The Federal Bureau of Prisons' document also recommends the reporting and tracking of patients with methicillin-resistant staphylococcus aureus and offers a convenient form to do so. In addition, a very useful patient education handout appears at the end of the document.

Outbreaks (2 or more infections by the same strain in the same place):

The Federal Bureau of Prisons document again gives detailed instructions on managing outbreaks and defines an outbreak as the occurrence of methicillin-resistant staphylococcus infections in two or more patients at the same time with similar antibiotic-resistant patterns. Patient movement should be restricted by security staff in cases of patients who have confirmed methicillin-resistant staphylococcus infection.

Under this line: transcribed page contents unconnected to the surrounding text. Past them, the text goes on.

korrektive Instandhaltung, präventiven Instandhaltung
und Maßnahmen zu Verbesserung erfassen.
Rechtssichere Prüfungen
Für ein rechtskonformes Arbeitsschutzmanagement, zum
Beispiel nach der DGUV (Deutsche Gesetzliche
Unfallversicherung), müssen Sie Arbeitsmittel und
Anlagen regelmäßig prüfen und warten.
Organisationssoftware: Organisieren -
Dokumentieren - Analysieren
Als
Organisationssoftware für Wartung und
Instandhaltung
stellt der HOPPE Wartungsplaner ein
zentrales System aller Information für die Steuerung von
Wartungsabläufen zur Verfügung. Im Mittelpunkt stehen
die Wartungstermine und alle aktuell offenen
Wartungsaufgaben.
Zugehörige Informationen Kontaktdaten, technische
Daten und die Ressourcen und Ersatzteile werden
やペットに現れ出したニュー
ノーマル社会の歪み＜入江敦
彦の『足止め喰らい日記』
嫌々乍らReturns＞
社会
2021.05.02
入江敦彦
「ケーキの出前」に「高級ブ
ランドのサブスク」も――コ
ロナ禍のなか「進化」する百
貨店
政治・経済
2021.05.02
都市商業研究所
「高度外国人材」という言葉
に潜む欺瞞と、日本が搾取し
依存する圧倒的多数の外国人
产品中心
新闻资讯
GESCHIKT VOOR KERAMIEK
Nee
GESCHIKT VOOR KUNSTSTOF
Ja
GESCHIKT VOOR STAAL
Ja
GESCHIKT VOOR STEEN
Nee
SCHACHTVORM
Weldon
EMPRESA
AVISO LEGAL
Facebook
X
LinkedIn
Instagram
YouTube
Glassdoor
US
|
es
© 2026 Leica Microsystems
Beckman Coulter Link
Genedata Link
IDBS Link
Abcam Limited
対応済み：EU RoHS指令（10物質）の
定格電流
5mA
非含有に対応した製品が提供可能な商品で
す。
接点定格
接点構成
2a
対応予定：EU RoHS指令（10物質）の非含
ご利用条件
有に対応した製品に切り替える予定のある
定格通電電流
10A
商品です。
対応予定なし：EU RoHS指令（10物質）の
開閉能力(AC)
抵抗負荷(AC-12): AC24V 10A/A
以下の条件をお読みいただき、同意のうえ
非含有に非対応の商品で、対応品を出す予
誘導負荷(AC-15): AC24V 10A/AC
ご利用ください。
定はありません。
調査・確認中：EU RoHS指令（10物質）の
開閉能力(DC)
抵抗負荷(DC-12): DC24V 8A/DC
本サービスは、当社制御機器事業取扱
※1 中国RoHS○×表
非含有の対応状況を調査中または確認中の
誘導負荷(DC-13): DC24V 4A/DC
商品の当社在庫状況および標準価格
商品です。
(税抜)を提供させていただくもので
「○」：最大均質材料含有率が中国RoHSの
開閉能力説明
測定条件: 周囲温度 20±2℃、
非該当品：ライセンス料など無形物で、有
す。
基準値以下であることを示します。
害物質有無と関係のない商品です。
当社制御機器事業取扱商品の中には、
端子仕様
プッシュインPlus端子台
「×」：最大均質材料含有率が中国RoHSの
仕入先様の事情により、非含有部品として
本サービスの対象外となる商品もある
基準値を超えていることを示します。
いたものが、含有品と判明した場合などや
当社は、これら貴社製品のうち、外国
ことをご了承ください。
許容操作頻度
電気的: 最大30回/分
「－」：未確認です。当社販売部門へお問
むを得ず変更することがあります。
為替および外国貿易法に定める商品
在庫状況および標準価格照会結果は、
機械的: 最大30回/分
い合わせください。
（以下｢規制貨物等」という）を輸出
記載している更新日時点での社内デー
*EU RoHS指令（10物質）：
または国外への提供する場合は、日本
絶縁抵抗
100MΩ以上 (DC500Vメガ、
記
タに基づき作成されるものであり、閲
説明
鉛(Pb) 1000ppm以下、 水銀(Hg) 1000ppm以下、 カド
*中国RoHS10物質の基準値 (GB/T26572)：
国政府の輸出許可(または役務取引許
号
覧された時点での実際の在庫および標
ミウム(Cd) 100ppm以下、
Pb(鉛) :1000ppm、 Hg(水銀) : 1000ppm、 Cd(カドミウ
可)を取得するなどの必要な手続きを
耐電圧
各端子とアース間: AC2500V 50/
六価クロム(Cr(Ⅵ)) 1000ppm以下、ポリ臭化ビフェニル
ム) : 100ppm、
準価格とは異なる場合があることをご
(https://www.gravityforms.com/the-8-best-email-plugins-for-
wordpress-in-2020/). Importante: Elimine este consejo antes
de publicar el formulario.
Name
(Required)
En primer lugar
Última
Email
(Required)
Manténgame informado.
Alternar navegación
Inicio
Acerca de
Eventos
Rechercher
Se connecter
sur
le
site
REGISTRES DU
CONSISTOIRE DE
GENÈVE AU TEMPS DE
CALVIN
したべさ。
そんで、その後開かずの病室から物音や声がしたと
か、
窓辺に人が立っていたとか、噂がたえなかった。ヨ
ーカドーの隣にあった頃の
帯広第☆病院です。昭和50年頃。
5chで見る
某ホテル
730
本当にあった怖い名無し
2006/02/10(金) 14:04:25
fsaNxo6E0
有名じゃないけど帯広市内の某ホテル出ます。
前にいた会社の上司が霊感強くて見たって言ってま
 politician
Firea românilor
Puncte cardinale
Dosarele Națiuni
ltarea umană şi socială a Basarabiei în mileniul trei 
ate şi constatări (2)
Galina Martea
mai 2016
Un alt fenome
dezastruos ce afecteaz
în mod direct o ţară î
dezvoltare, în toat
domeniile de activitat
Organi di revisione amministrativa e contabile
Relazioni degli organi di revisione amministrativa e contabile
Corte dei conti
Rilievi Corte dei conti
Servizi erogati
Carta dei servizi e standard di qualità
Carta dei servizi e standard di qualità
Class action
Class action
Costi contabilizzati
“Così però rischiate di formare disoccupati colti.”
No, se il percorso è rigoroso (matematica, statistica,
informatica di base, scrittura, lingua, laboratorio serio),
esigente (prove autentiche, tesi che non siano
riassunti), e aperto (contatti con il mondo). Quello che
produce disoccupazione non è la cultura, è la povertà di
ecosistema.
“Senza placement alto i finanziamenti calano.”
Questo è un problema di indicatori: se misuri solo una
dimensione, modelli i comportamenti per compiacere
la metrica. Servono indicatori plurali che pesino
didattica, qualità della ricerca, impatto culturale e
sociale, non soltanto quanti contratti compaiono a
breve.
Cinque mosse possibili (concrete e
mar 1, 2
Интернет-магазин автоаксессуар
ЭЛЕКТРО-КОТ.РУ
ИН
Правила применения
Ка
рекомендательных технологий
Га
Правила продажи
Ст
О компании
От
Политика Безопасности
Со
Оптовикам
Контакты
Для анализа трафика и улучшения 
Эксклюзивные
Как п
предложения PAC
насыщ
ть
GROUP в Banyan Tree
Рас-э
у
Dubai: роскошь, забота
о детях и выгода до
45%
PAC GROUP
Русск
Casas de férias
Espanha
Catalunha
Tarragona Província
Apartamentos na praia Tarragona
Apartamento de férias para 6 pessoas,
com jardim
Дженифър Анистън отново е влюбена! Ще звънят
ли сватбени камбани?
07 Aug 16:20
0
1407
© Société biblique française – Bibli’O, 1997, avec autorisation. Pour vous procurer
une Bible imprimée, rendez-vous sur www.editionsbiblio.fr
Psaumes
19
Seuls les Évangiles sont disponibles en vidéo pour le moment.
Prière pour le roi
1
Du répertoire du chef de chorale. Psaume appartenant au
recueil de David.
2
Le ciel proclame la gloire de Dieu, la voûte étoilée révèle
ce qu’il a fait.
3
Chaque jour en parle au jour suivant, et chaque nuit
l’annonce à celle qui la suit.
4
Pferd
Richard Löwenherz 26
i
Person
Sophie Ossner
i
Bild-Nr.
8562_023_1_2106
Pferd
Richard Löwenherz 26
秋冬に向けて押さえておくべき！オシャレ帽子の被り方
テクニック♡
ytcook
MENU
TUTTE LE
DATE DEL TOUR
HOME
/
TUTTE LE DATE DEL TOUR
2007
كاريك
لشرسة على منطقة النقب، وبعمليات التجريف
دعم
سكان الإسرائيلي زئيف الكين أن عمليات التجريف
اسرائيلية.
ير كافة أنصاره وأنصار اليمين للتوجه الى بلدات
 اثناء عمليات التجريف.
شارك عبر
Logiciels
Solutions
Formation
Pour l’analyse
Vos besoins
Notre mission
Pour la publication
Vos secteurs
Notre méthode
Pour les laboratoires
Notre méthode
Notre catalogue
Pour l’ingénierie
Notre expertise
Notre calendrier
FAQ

Lets face it; antibiotic-resistant organisms are here to stay. The overuse of antibiotics has contributed to this problem and our current armamentarium for treating resistant infections will probably only be useful for another 5-10 years. We may be smarter than the germs, but they outnumber us by a significant amount. The lessons learned from containing methicillin-resistant staphylococcus aureus may also be applicable to other infections that we haven't even thought of but are certainly coming. Once again, the correctional healthcare provider is on the forefront of public health by our efforts to understand and control this significant infectious disease problem in our institutions. It is always important to develop bridges to noncorrectional public health agencies, not only to exchange information, but also to plan for transition of inmates from one setting to another who may have methicillin-resistant staphylococcus aureus. As usual, the correctional healthcare providers' public health duty does not end at the prison door.